__Aim of the task__:
Transcribe the listing underneath, keeping each word exact and omitting the images.

__Source data__:
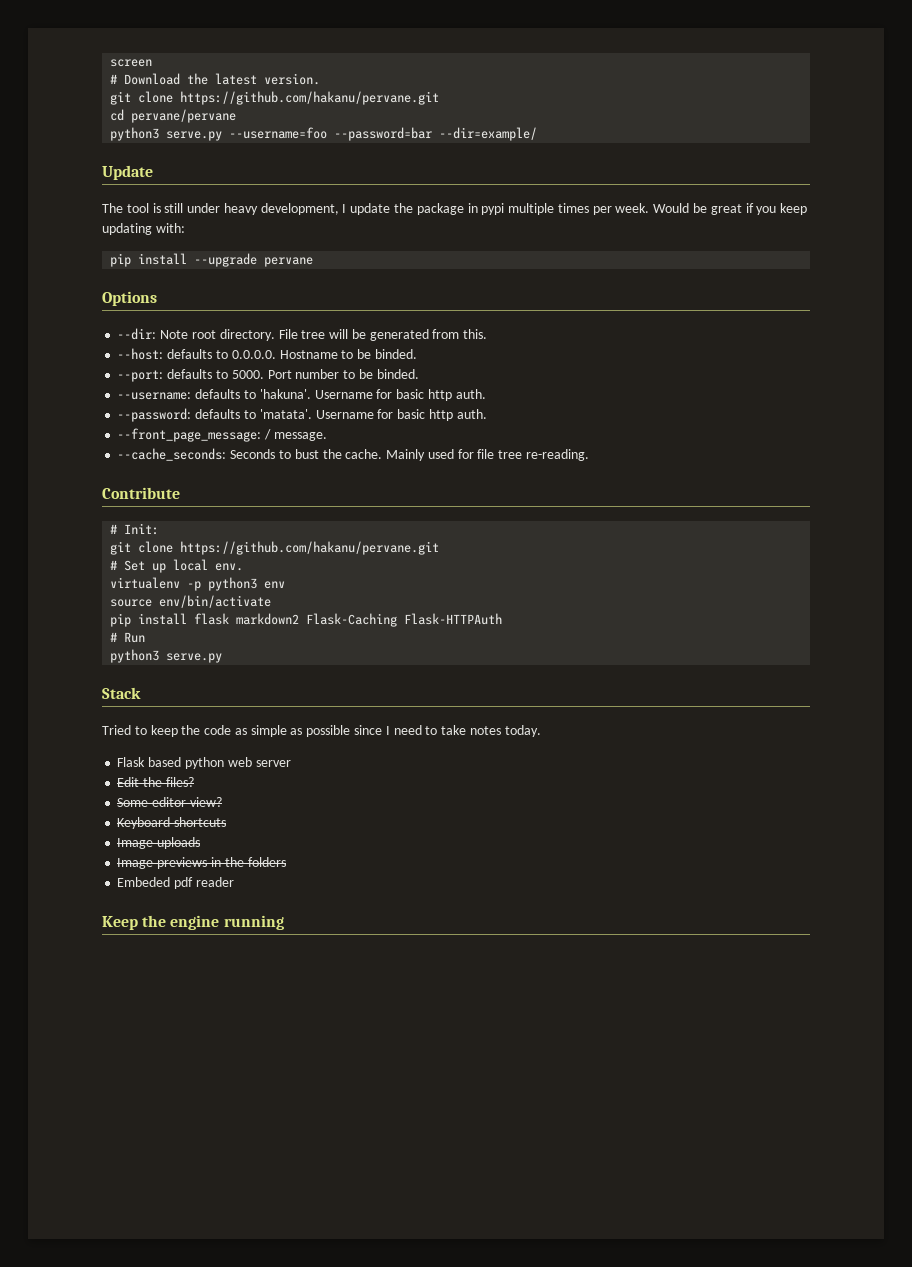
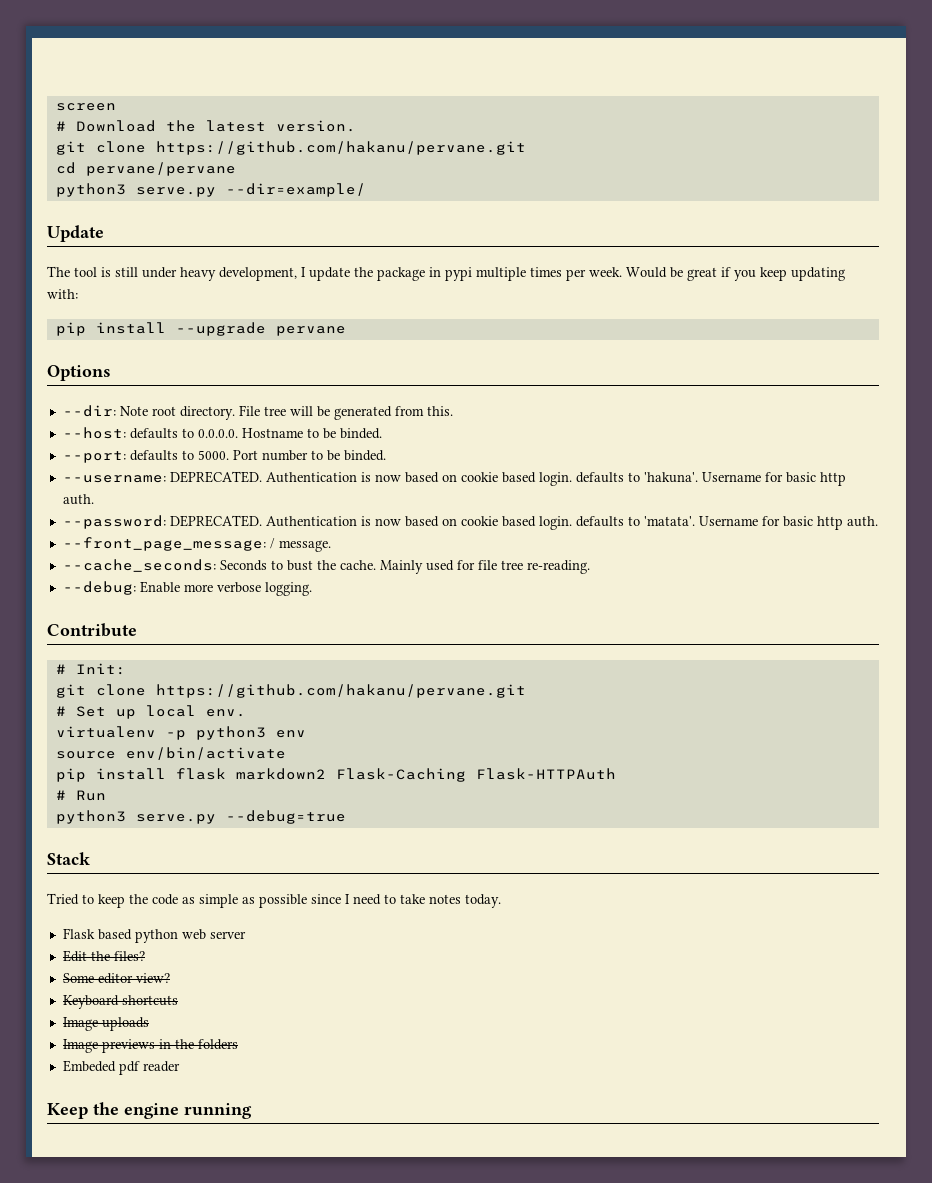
[229,127,433,141] --username=foo --password=bar -> (216, 192) none
(192, 396) none -> [169,471,572,486] DEPRECATED. Authentication is now based on cookie based login.
(192, 415) none -> [169,515,572,530] DEPRECATED. Authentication is now based on cookie based login.
(589, 455) none -> [62,581,312,596] // --debug: Enable more verbose logging.
(223, 658) none -> [225,810,346,824] --debug=true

__Output for this task__:
[229,127,433,141] --username=foo --password=bar -> (216, 192) none
(192, 396) none -> [169,471,572,486] DEPRECATED. Authentication is now based on cookie based login.
(192, 415) none -> [169,515,572,530] DEPRECATED. Authentication is now based on cookie based login.
(589, 455) none -> [62,581,312,596] // --debug: Enable more verbose logging.
(223, 658) none -> [225,810,346,824] --debug=true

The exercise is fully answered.